State launches comment period on draft food system plan
By State House News Service | October 26, 2015, 6:23 EDT
State officials on Friday invited the public to submit their feedback on a draft food system plan that Baker administration officials believe will create jobs and grow wages in farming and related industries and increase the production of Massachusetts-grown foods
“The Massachusetts Food System Plan will help the state create policies to increase local food production in Massachusetts, create a vibrant and resilient food economy, protect our environment, and make healthy food accessible for all citizens,” Energy and Environmental Affairs Secretary Matthew Beaton said in a statement.
[Watch: Food System Plan Announcement]
A Food Day celebration at the State House, on the eve of National Food Day, featured the rollout of the draft plan and the start of a two-week comment period.

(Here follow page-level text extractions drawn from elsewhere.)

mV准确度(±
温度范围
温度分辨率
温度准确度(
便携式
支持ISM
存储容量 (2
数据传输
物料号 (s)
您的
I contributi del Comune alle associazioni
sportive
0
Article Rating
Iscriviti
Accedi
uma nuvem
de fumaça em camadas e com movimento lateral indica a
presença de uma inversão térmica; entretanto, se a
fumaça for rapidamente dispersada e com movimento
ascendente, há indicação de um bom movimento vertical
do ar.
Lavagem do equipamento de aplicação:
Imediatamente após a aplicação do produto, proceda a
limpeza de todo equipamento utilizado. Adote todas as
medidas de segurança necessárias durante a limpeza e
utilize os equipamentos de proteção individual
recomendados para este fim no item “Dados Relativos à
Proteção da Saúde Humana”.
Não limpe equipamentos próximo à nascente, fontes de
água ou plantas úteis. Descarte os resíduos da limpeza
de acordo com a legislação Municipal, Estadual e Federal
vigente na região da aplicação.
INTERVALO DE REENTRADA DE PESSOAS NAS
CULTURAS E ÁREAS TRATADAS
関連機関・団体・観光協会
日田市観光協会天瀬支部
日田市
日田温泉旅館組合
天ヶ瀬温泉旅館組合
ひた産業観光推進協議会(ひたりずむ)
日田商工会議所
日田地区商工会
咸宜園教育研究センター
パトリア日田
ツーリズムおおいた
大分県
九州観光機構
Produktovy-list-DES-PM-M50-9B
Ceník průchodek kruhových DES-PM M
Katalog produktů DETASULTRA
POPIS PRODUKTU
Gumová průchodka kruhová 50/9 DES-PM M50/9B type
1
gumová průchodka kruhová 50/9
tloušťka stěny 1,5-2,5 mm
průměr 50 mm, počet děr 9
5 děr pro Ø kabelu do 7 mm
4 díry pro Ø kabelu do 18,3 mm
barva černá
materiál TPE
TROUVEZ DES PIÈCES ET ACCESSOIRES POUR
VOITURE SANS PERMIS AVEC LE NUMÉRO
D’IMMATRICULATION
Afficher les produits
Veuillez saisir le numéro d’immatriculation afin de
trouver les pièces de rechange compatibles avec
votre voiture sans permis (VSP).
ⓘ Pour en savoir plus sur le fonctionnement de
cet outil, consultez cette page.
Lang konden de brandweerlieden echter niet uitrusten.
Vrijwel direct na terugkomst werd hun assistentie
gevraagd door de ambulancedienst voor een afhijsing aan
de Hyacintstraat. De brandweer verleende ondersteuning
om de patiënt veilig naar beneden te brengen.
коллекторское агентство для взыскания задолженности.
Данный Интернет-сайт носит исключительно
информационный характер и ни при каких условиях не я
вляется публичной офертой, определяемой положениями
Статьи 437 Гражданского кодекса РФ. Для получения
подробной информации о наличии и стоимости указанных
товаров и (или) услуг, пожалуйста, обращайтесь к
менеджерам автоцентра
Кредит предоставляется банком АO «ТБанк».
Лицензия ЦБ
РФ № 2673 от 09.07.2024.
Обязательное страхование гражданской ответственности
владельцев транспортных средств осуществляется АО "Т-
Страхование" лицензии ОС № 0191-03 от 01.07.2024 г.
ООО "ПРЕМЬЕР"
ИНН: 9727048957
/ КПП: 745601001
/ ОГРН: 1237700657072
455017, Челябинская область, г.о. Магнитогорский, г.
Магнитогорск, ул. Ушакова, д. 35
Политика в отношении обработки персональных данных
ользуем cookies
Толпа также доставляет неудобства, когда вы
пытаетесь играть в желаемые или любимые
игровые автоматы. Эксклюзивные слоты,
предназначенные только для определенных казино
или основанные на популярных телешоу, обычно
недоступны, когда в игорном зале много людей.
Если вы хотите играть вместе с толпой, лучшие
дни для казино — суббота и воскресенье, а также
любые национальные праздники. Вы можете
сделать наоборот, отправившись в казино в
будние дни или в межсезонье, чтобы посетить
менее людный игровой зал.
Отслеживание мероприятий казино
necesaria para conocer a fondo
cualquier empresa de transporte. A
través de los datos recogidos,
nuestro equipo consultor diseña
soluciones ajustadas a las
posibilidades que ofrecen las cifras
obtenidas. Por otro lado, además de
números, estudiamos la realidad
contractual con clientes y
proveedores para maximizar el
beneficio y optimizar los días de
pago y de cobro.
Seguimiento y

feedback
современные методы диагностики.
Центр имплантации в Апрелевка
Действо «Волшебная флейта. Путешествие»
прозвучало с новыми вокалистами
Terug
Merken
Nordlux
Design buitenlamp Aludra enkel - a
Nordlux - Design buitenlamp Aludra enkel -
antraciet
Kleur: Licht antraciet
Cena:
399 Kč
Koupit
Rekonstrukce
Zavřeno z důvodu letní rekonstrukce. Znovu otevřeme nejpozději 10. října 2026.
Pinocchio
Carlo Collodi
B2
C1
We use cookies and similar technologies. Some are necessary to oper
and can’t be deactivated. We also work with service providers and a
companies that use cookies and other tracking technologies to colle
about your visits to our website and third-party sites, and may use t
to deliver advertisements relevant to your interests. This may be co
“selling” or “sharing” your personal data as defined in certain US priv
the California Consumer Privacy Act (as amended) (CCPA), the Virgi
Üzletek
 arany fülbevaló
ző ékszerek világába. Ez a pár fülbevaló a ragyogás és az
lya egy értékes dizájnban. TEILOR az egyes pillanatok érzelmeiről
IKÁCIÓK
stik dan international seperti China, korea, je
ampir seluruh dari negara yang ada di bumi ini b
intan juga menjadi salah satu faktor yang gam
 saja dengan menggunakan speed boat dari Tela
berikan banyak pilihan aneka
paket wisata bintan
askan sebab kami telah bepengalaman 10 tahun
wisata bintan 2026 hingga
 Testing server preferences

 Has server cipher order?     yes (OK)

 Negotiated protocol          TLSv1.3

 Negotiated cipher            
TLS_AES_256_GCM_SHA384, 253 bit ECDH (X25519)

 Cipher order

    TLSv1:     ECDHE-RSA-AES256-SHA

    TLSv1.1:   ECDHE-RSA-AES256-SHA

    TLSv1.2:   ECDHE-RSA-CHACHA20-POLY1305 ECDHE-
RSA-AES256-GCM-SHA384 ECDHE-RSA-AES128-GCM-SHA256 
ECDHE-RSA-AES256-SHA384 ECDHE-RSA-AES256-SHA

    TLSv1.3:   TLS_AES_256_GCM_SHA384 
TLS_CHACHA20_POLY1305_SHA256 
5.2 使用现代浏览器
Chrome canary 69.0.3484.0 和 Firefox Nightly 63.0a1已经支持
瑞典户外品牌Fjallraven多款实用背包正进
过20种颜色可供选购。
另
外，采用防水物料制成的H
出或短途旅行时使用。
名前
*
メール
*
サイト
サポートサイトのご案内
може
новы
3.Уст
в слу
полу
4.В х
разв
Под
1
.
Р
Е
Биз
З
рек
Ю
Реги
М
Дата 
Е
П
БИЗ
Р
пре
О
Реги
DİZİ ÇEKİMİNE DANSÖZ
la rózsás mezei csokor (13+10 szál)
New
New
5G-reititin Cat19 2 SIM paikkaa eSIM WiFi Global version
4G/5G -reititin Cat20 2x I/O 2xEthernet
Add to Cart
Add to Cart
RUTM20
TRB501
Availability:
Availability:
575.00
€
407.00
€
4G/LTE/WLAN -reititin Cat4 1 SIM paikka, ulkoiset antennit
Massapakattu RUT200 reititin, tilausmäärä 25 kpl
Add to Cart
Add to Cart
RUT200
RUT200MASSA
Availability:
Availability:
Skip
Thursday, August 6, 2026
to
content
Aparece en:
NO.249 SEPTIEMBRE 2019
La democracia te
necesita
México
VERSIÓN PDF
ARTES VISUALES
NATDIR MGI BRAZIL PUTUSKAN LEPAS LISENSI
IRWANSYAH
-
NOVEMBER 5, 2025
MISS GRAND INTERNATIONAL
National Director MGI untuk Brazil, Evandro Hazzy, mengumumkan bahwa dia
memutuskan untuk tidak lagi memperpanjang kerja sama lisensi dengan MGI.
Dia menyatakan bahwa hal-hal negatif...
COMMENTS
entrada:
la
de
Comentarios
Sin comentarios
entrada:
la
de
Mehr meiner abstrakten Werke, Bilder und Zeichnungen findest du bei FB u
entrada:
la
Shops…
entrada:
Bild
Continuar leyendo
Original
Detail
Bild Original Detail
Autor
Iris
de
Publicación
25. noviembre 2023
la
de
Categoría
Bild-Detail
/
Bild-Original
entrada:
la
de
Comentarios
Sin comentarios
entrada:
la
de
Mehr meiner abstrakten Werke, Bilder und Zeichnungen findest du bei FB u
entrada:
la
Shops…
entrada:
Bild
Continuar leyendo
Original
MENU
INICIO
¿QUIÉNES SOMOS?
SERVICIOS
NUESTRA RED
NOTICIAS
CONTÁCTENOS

A law approved in November 2010 created the Massachusetts Food Policy Council.
According to the Baker administration, the new food plan is the first for the Commonwealth since 1974.
“There needs to be the political will,” Agricultural Resources Commissioner John Lebeaux said when asked by the News Service why more than 40 years have passed since a new food plan has been introduced. “We have a greater part of our population that’s interested in local food, so it all kind of came together at the right time.”
According to the Massachusetts Department of Agricultural Resources, there are 426,000 people employed in the state’s food system – one of every ten jobs – and there were more than 41,000 farms and food businesses in Massachusetts in 2012.
In addition to boosting jobs and homegrown foods, the Baker administration said the other goals of the plan are protecting land and water to ensure food safety and reducing hunger and food waste and increasing the availability of health food to all residents.